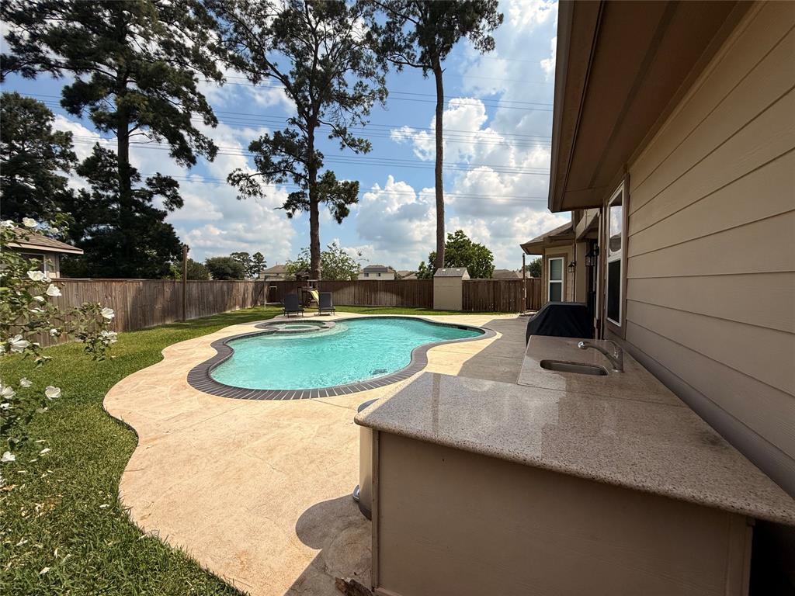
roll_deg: -0.2
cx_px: 398
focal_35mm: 14
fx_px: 322
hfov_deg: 102.1
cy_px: 298
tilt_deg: -2.6
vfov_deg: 85.7
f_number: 2.2
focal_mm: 2.22
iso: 50
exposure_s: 1/4149
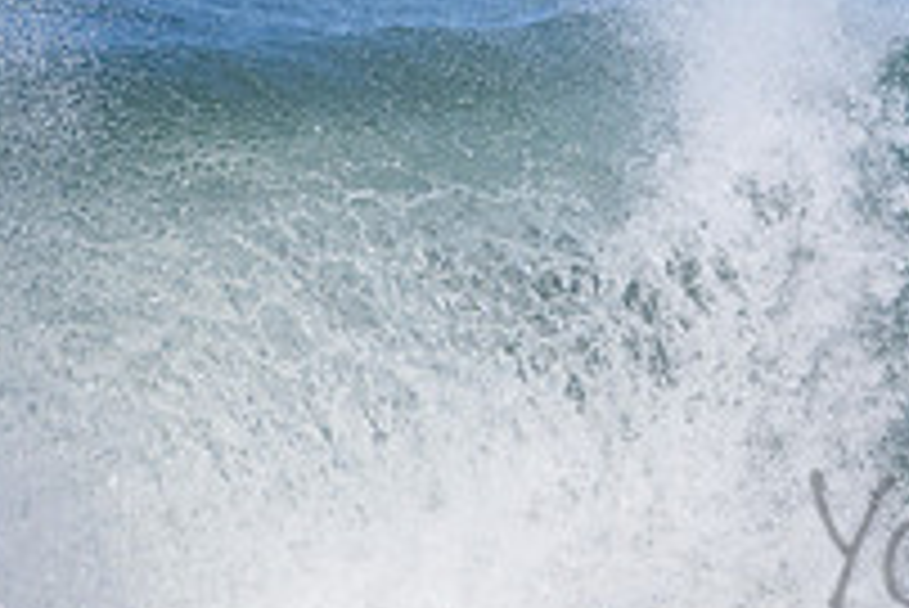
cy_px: 502
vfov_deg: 0.6
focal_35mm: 2153
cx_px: 1274
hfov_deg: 1.0
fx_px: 54400
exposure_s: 1/2000
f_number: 5.6
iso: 500
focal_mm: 500
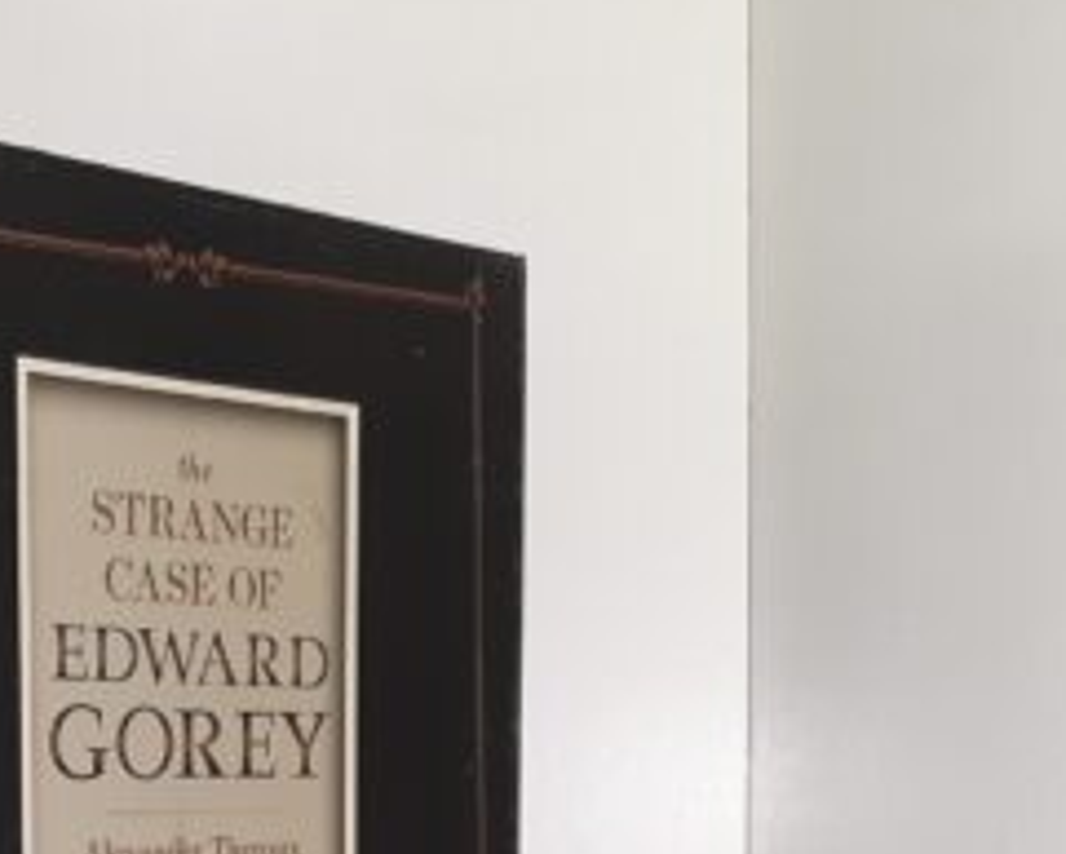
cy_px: 965
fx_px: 2146
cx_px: 124
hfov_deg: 27.0
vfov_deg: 21.2
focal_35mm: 68
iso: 50
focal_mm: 3.7
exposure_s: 1/120
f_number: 1.7
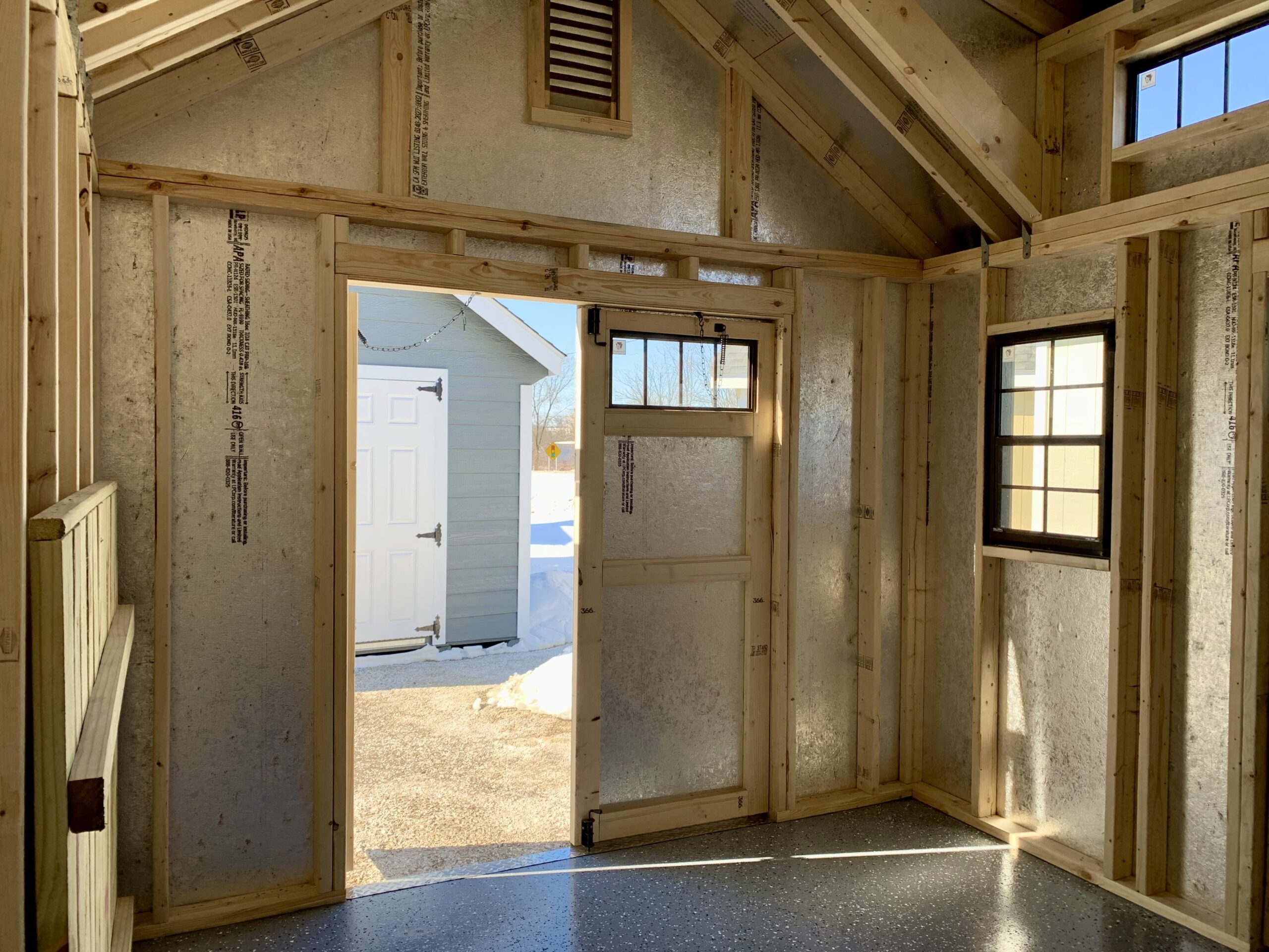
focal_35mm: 26
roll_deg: -0.4
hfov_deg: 67.3
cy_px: 476
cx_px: 634
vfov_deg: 53.1
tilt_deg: -0.8
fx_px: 953
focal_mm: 4.25
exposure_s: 1/363
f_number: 1.8
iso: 25
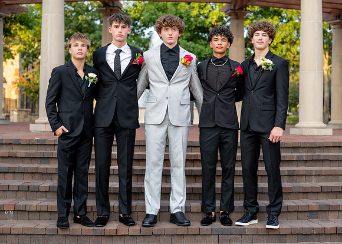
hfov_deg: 31.4
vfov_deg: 22.7
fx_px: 608
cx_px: 184
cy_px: 114
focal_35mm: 63
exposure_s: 1/400
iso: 320
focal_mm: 50
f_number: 2.5
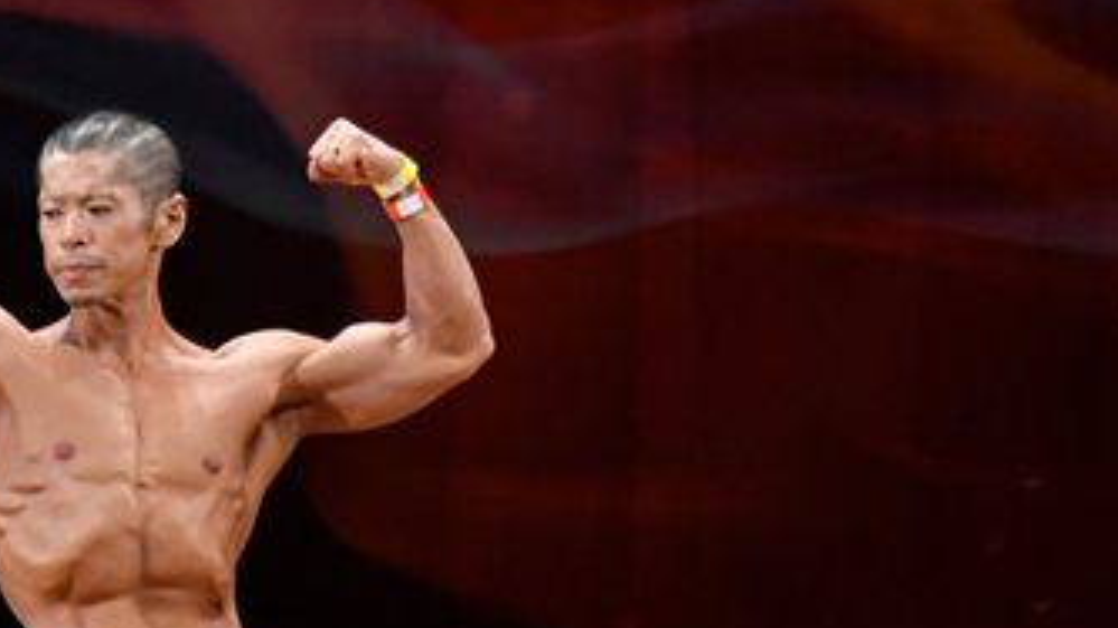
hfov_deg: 3.9
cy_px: 712
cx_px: -32
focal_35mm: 549
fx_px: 16269
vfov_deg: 2.2
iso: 3200
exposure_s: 1/400
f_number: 5.6
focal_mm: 150
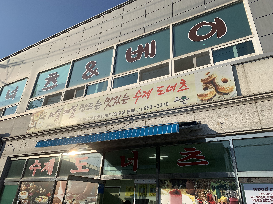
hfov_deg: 67.3
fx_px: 205
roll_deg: -3.5
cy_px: 102
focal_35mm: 26
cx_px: 136
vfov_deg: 53.1
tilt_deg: +27.4
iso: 25
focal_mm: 4.25
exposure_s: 1/3086
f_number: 1.8
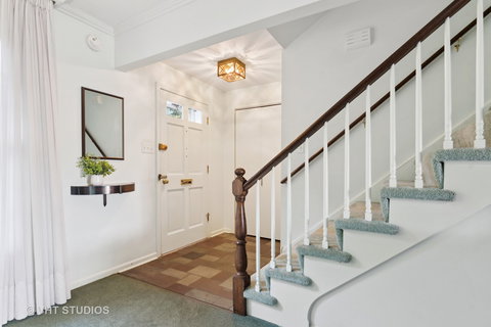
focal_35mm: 18
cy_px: 164
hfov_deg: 90.0
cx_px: 246
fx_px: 245
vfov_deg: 67.4
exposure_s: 1/2.5
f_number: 9
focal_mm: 12
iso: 200
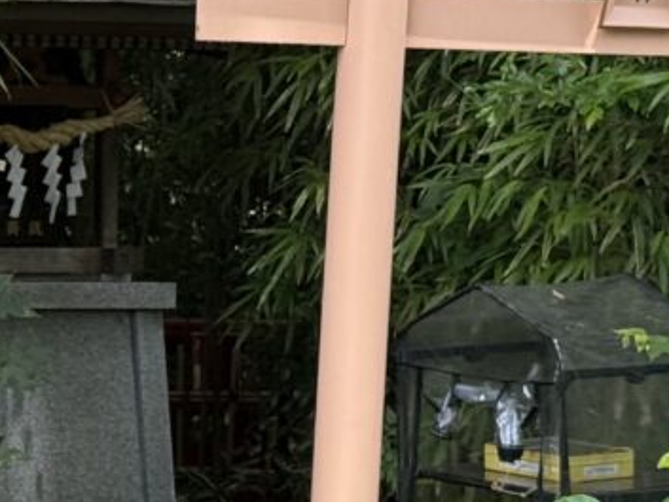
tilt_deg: -0.2
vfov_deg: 8.5
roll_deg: -0.5
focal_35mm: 174
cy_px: 261
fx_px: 3364
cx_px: -432
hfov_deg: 10.8
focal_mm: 6.76
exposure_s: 1/363
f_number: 1.78
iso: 64
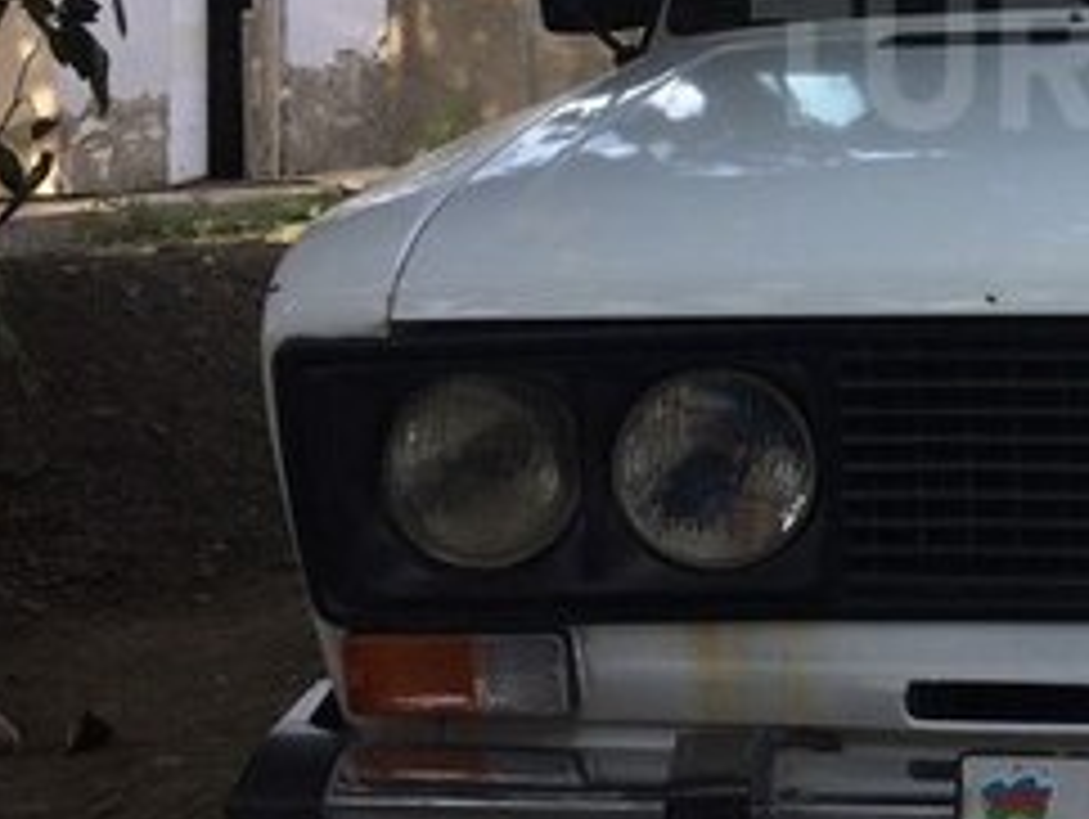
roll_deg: +0.8
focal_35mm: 79
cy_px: 61
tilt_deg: -4.8
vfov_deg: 18.3
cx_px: 1210
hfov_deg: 23.2
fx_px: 2488
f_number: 2.2
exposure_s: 1/234
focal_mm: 4.15
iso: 32
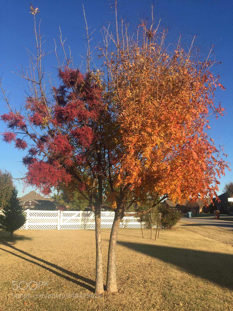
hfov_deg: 48.2
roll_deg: -0.6
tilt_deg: +10.5
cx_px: 116
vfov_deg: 61.7
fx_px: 260
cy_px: 156
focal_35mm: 29
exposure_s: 1/1199
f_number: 2.2
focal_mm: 4.15
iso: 32
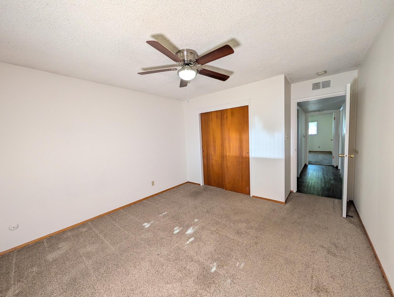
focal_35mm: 12
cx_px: 197
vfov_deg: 94.6
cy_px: 148
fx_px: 137
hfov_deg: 110.5
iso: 311
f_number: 1.7
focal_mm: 2.02
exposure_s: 1/120
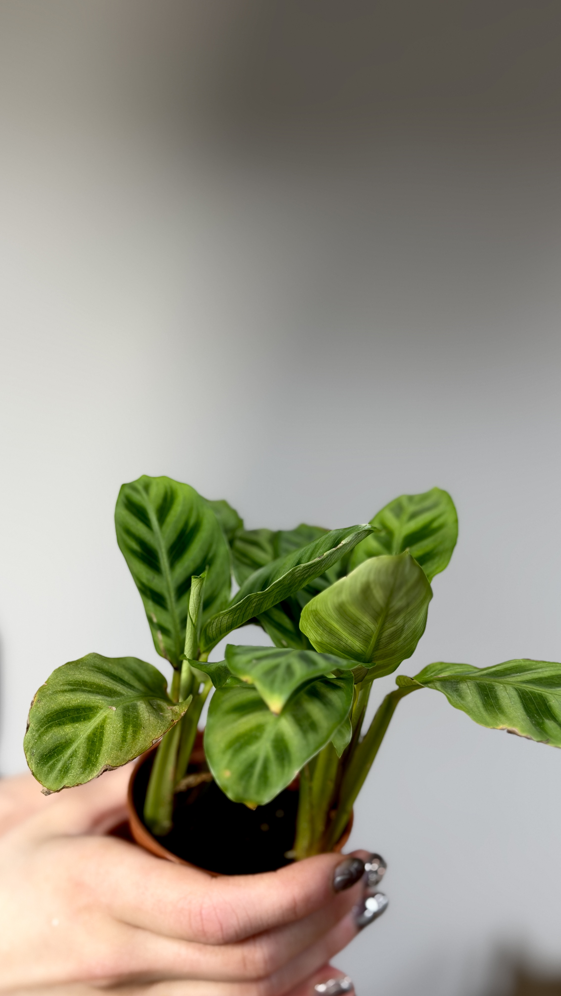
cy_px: 504
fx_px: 1401
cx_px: 238
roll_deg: -1.7
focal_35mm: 53
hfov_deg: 22.6
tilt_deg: -8.5
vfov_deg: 39.2
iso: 80
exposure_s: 1/100
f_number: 1.78
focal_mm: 6.76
==============================
Each line from the one holding "roll_deg: -1.7" down to the end of the records above is to be repeated exactly; no other line belongs in the reply.

roll_deg: -1.7
focal_35mm: 53
hfov_deg: 22.6
tilt_deg: -8.5
vfov_deg: 39.2
iso: 80
exposure_s: 1/100
f_number: 1.78
focal_mm: 6.76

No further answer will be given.